Task – Copy out the lines of the material from the one containing "mon compte une" through the one containing "Jerome Choisnet", inclusive, reproducing each line verbatim.

Record excerpts below:

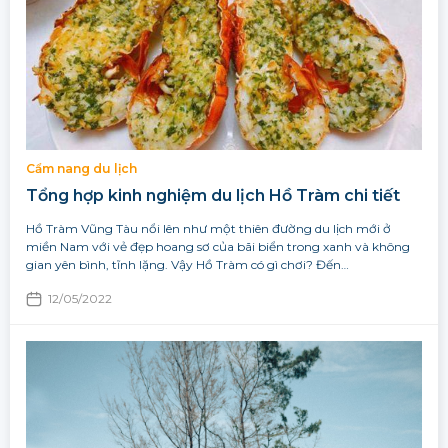
Cẩm nang du lịch
Tổng hợp kinh nghiệm du lịch Hồ Tràm chi tiết
Hồ Tràm Vũng Tàu nổi lên như một thiên đường du lịch mới ở
miền Nam với vẻ đẹp hoang sơ của bãi biển trong xanh và không
gian yên bình, tĩnh lặng. Vậy Hồ Tràm có gì chơi? Đến…
12/05/2022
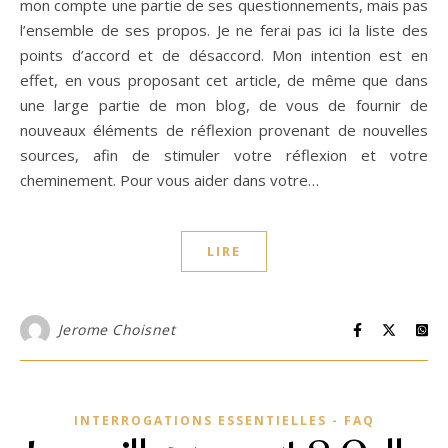
mon compte une partie de ses questionnements, mais pas
l’ensemble de ses propos. Je ne ferai pas ici la liste des
points d’accord et de désaccord. Mon intention est en
effet, en vous proposant cet article, de même que dans
une large partie de mon blog, de vous de fournir de
nouveaux éléments de réflexion provenant de nouvelles
sources, afin de stimuler votre réflexion et votre
cheminement. Pour vous aider dans votre…
LIRE
Jerome Choisnet
INTERROGATIONS ESSENTIELLES - FAQ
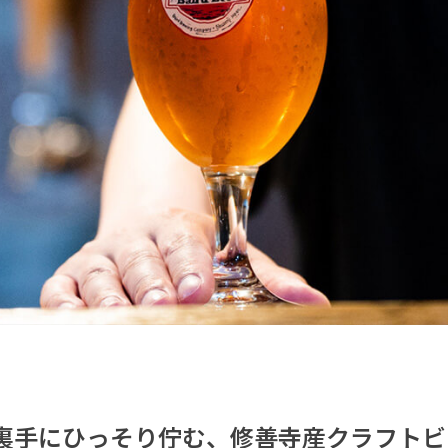
裏手にひっそり佇む、修善寺産クラフトビ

End of Record excerpts.

Response box –
mon compte une partie de ses questionnements, mais pas
l’ensemble de ses propos. Je ne ferai pas ici la liste des
points d’accord et de désaccord. Mon intention est en
effet, en vous proposant cet article, de même que dans
une large partie de mon blog, de vous de fournir de
nouveaux éléments de réflexion provenant de nouvelles
sources, afin de stimuler votre réflexion et votre
cheminement. Pour vous aider dans votre…
LIRE
Jerome Choisnet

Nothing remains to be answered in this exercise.